$a$ and $b$ $\in {N^*}$ : for all $n \in {N} : a^n + n | b^n +n $
We suppose that $a$ and $b$ are different . p is a prime number : $gcd(a-b,p)=1$
1) we can easily show that $ m = p(1+a) - a$ is a solution for the system $x \equiv -a \mod{p} $ and $x \equiv 1 \mod{p-1}$
2) I have to prove that $gcd(a,p)=1$
3) I have to prove that $b^m+m \equiv (b-a) \mod p$
4) I have to deduce something , I didn't do 2) and 3) but maybe I know what to deduce , Using Fermat's Theorem we can prove that $a^m+m \equiv 0 \mod{p}$ ; using the first condition we find that $ a^m + m | b^m +m $ whish means that $b^m +m$ is also congruent to $0 \mod{p}$ then we deduce that $p$ divises $b-a$ , However their gcd is $1$ , our supposition is false and $a=b$ .

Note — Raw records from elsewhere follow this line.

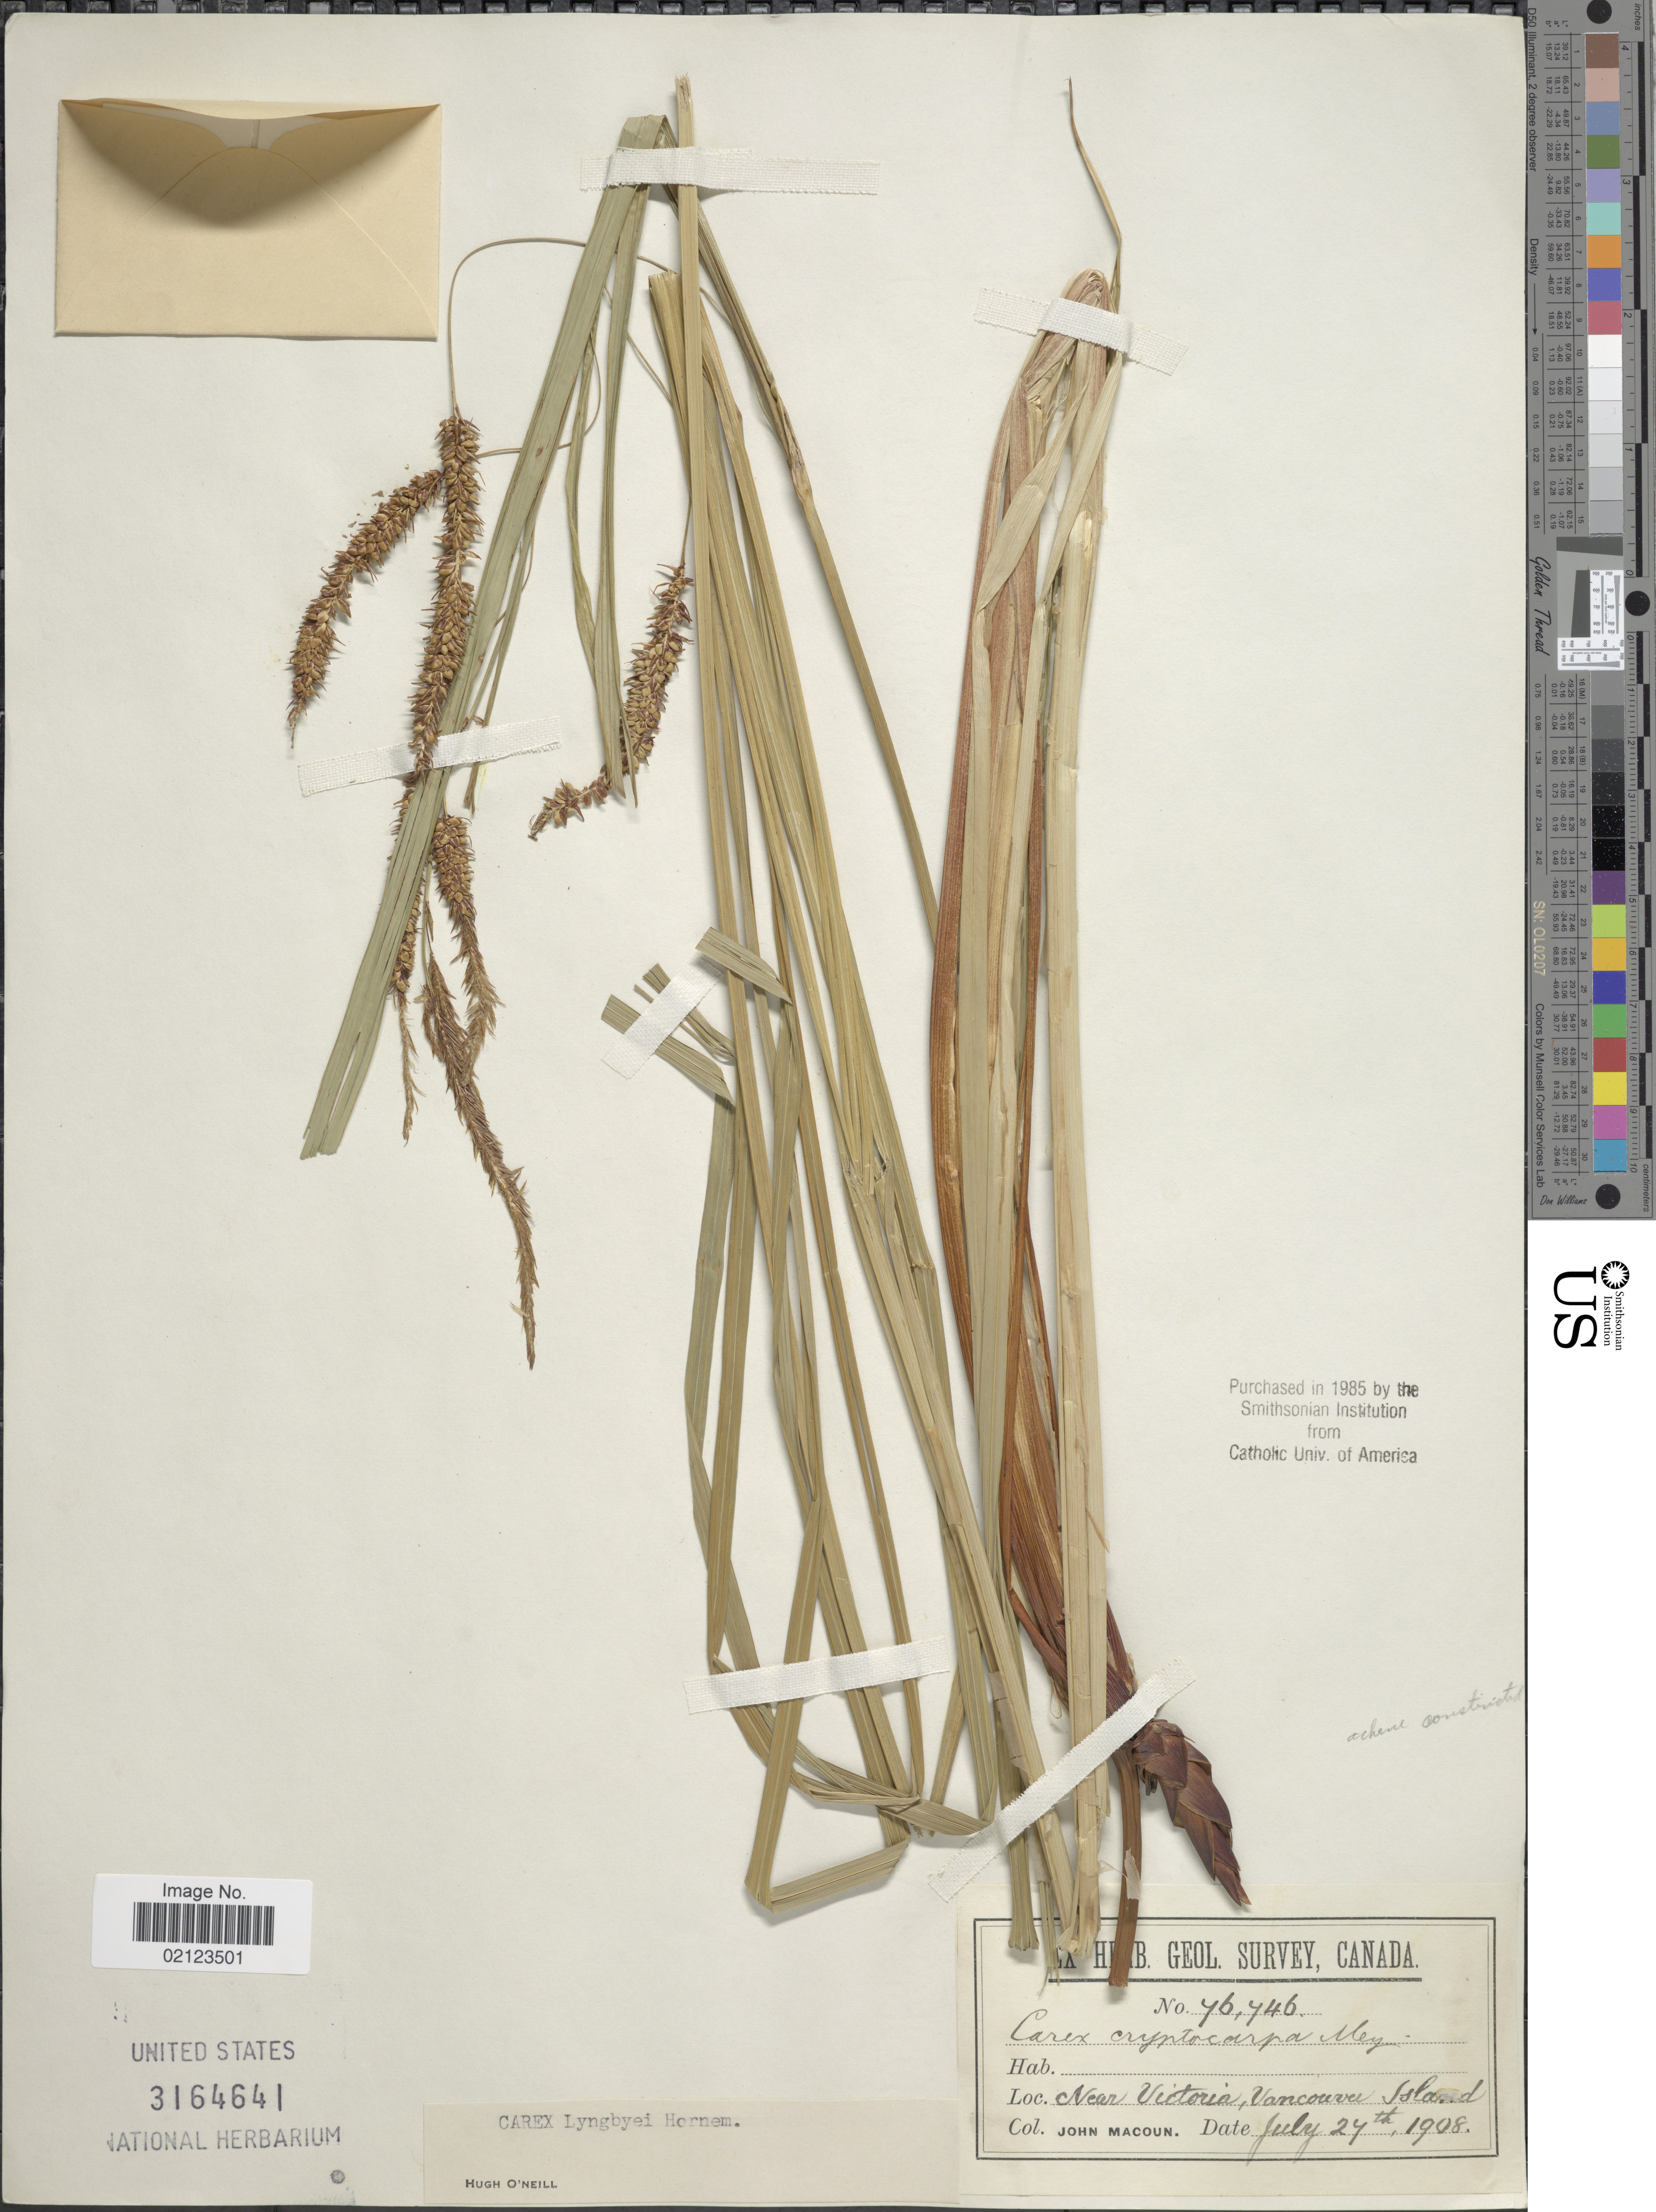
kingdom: Plantae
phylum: Tracheophyta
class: Liliopsida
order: Poales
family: Cyperaceae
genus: Carex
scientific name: Carex lyngbyei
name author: Hornem.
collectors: J. Macoun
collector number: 76746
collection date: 1908-07-27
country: Canada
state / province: British Columbia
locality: Near Victoria, Vancouver Island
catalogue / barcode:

The question text basically already has the answer. Here are the rest of the details for anybody who is interested.
First, note that since $a + 1 \mid b + 1$, then $b \ge a$. Next, assume that $b \neq a$, i.e., $b \gt a$. Choose any prime $p \gt b$. Since $p \gt b \gt a$, then
$$p \not{\mid} \; b \text{ and } p \not{\mid} \; a \tag{1}\label{eq1}$$
Also, since $b - a \lt p$, then
$$\gcd\left(b - a, p\right) = 1 \tag{2}\label{eq2}$$
Let
$$m = p\left(a + 1\right) - a \tag{3}\label{eq3}$$
As stated in the question, this means that
$$m \equiv -a \pmod p \tag{4}\label{eq4}$$ $$m \equiv 1 \pmod{p - 1} \tag{5}\label{eq5}$$
As such, using \eqref{eq1} and Fermat's Little Theorem, $a^{p - 1} \equiv 1 \pmod p$ giving that $a^{k\left(p - 1\right) + 1} \equiv a\left(a^{p - 1}\right)^k \equiv a \pmod p$ for any integer $k$. Also using \eqref{eq4} and \eqref{eq5} gives that
$$a^m + m \equiv a - a \equiv 0 \pmod p \tag{6}\label{eq6}$$
Therefore, this also means that $p \mid b^m + m$. Using \eqref{eq1} and Fermat's Little Theorem again, $b^{p - 1} \equiv 1 \pmod p$. Thus, using this, plus \eqref{eq4} and \eqref{eq5} again, we get that
$$b^m + m \equiv b - a \equiv 0 \pmod p \tag{7}\label{eq7}$$
However, this contradicts \eqref{eq2}, showing the initial assumption of $b \neq a$ must be false, so $b = a$.